┌────────

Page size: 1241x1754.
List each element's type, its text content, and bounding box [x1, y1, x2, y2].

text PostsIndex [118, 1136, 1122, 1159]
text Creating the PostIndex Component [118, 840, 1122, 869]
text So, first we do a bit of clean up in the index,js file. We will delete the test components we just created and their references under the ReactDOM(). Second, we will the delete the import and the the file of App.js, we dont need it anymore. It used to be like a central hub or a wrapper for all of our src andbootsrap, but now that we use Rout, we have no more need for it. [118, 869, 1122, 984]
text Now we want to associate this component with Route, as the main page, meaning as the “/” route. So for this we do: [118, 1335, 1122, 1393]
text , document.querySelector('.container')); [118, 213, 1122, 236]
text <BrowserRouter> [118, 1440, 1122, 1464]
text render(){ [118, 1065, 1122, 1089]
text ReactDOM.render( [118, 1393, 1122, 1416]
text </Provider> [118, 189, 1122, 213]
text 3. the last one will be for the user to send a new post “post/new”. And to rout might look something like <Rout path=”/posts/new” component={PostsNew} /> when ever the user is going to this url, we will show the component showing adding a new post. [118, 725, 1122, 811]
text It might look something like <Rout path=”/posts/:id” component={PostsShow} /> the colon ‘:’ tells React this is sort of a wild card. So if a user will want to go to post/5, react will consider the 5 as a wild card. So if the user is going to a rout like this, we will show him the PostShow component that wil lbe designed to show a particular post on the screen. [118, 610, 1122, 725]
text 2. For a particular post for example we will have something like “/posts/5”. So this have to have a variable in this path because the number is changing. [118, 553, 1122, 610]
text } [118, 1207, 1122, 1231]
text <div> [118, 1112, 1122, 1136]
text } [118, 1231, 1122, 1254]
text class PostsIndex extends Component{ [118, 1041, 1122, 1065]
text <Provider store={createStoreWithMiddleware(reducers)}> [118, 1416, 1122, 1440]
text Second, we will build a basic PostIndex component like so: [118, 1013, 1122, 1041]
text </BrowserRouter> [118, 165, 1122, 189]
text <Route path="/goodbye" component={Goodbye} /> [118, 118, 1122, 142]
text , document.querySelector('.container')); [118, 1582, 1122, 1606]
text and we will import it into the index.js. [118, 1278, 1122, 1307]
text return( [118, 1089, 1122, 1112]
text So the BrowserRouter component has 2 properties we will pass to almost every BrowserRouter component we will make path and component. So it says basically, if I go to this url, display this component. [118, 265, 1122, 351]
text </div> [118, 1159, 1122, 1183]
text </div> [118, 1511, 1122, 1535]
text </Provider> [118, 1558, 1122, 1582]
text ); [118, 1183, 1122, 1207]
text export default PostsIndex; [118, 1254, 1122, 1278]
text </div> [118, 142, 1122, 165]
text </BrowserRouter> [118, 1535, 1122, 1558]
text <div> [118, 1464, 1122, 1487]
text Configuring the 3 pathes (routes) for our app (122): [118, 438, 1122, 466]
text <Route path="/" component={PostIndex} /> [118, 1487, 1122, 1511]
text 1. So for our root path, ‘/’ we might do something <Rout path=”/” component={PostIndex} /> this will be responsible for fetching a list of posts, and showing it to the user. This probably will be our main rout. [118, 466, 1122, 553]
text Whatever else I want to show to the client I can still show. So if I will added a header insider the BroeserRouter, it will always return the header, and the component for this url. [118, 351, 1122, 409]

└────────

▶ [The request]: Please give each text line from the data above as a numbered list, leaving out any blank lines.

▶ [Response]:
1. Page size: 1241x1754.
2. List each element's type, its text content, and bounding box [x1, y1, x2, y2].
3. text PostsIndex [118, 1136, 1122, 1159]
4. text Creating the PostIndex Component [118, 840, 1122, 869]
5. text So, first we do a bit of clean up in the index,js file. We will delete the test components we just created and their references under the ReactDOM(). Second, we will the delete the import and the the file of App.js, we dont need it anymore. It used to be like a central hub or a wrapper for all of our src andbootsrap, but now that we use Rout, we have no more need for it. [118, 869, 1122, 984]
6. text Now we want to associate this component with Route, as the main page, meaning as the “/” route. So for this we do: [118, 1335, 1122, 1393]
7. text , document.querySelector('.container')); [118, 213, 1122, 236]
8. text <BrowserRouter> [118, 1440, 1122, 1464]
9. text render(){ [118, 1065, 1122, 1089]
10. text ReactDOM.render( [118, 1393, 1122, 1416]
11. text </Provider> [118, 189, 1122, 213]
12. text 3. the last one will be for the user to send a new post “post/new”. And to rout might look something like <Rout path=”/posts/new” component={PostsNew} /> when ever the user is going to this url, we will show the component showing adding a new post. [118, 725, 1122, 811]
13. text It might look something like <Rout path=”/posts/:id” component={PostsShow} /> the colon ‘:’ tells React this is sort of a wild card. So if a user will want to go to post/5, react will consider the 5 as a wild card. So if the user is going to a rout like this, we will show him the PostShow component that wil lbe designed to show a particular post on the screen. [118, 610, 1122, 725]
14. text 2. For a particular post for example we will have something like “/posts/5”. So this have to have a variable in this path because the number is changing. [118, 553, 1122, 610]
15. text } [118, 1207, 1122, 1231]
16. text <div> [118, 1112, 1122, 1136]
17. text } [118, 1231, 1122, 1254]
18. text class PostsIndex extends Component{ [118, 1041, 1122, 1065]
19. text <Provider store={createStoreWithMiddleware(reducers)}> [118, 1416, 1122, 1440]
20. text Second, we will build a basic PostIndex component like so: [118, 1013, 1122, 1041]
21. text </BrowserRouter> [118, 165, 1122, 189]
22. text <Route path="/goodbye" component={Goodbye} /> [118, 118, 1122, 142]
23. text , document.querySelector('.container')); [118, 1582, 1122, 1606]
24. text and we will import it into the index.js. [118, 1278, 1122, 1307]
25. text return( [118, 1089, 1122, 1112]
26. text So the BrowserRouter component has 2 properties we will pass to almost every BrowserRouter component we will make path and component. So it says basically, if I go to this url, display this component. [118, 265, 1122, 351]
27. text </div> [118, 1159, 1122, 1183]
28. text </div> [118, 1511, 1122, 1535]
29. text </Provider> [118, 1558, 1122, 1582]
30. text ); [118, 1183, 1122, 1207]
31. text export default PostsIndex; [118, 1254, 1122, 1278]
32. text </div> [118, 142, 1122, 165]
33. text </BrowserRouter> [118, 1535, 1122, 1558]
34. text <div> [118, 1464, 1122, 1487]
35. text Configuring the 3 pathes (routes) for our app (122): [118, 438, 1122, 466]
36. text <Route path="/" component={PostIndex} /> [118, 1487, 1122, 1511]
37. text 1. So for our root path, ‘/’ we might do something <Rout path=”/” component={PostIndex} /> this will be responsible for fetching a list of posts, and showing it to the user. This probably will be our main rout. [118, 466, 1122, 553]
38. text Whatever else I want to show to the client I can still show. So if I will added a header insider the BroeserRouter, it will always return the header, and the component for this url. [118, 351, 1122, 409]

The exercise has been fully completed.